### Provided data
--------------------------------
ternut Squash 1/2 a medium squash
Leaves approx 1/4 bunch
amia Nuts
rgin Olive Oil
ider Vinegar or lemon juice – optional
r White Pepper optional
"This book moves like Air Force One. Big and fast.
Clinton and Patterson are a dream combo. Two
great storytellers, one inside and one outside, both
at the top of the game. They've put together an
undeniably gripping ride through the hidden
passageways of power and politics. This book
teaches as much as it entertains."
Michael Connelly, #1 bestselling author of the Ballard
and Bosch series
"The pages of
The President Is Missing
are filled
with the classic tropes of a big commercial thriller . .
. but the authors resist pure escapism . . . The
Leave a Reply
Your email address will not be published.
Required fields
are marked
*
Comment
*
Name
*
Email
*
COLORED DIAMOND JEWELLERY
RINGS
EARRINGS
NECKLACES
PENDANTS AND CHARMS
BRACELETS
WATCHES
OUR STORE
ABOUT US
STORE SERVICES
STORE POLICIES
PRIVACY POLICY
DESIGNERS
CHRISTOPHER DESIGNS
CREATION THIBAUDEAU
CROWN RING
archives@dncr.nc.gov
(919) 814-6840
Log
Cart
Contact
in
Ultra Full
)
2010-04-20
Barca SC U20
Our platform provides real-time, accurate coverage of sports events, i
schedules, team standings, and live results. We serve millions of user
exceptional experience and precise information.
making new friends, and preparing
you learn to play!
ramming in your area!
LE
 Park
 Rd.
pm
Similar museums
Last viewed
--------------------------------
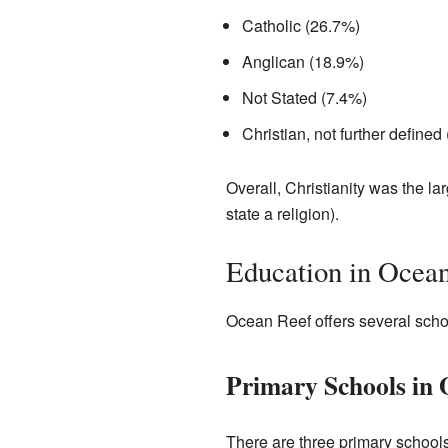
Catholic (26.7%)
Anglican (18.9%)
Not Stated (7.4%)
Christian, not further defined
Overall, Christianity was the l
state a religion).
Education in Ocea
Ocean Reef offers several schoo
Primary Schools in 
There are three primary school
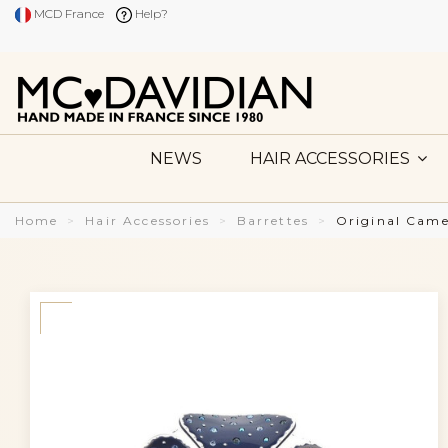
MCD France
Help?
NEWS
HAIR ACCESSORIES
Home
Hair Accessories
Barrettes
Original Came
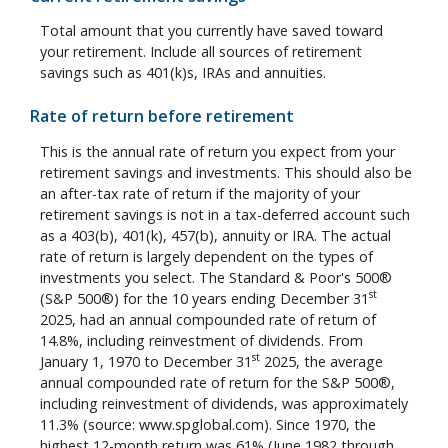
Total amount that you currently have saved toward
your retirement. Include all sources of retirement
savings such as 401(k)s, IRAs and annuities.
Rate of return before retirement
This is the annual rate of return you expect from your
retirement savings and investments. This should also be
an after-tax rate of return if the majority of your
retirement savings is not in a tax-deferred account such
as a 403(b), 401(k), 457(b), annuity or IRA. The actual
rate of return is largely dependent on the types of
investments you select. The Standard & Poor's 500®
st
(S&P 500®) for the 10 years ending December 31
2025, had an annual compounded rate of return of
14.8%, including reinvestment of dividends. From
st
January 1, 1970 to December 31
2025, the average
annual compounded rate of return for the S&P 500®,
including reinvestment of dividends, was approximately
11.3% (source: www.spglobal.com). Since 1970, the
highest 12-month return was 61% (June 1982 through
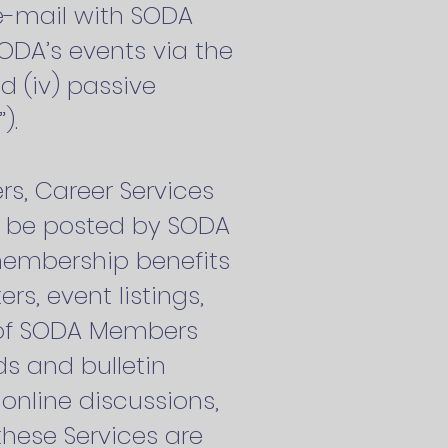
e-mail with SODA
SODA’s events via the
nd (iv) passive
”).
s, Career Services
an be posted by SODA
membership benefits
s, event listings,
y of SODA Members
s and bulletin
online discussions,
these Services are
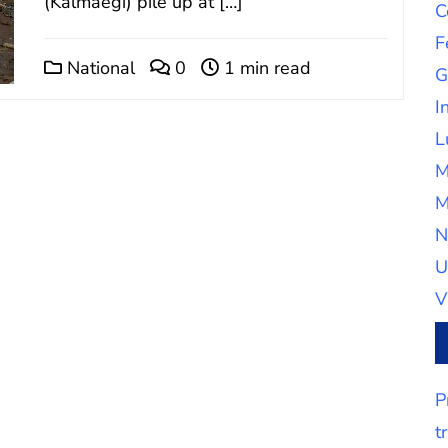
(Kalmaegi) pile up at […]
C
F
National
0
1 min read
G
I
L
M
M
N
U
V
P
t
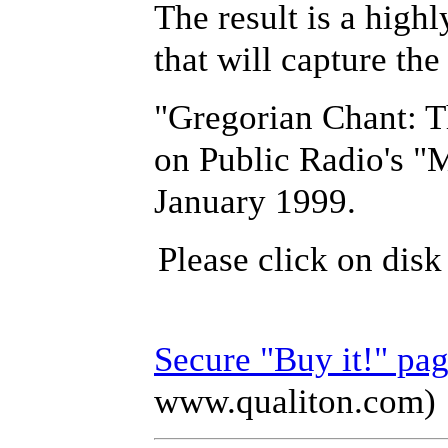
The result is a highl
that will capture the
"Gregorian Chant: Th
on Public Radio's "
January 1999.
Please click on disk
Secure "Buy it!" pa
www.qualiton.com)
--------------------------------
### Brief
Please copy, exactly and with nothing else, the lines above beginning at the line that has "your retirement. Include" and ending with the line that has "2025, the average".

### Response to the exercise
your retirement. Include all sources of retirement
savings such as 401(k)s, IRAs and annuities.
Rate of return before retirement
This is the annual rate of return you expect from your
retirement savings and investments. This should also be
an after-tax rate of return if the majority of your
retirement savings is not in a tax-deferred account such
as a 403(b), 401(k), 457(b), annuity or IRA. The actual
rate of return is largely dependent on the types of
investments you select. The Standard & Poor's 500®
st
(S&P 500®) for the 10 years ending December 31
2025, had an annual compounded rate of return of
14.8%, including reinvestment of dividends. From
st
January 1, 1970 to December 31
2025, the average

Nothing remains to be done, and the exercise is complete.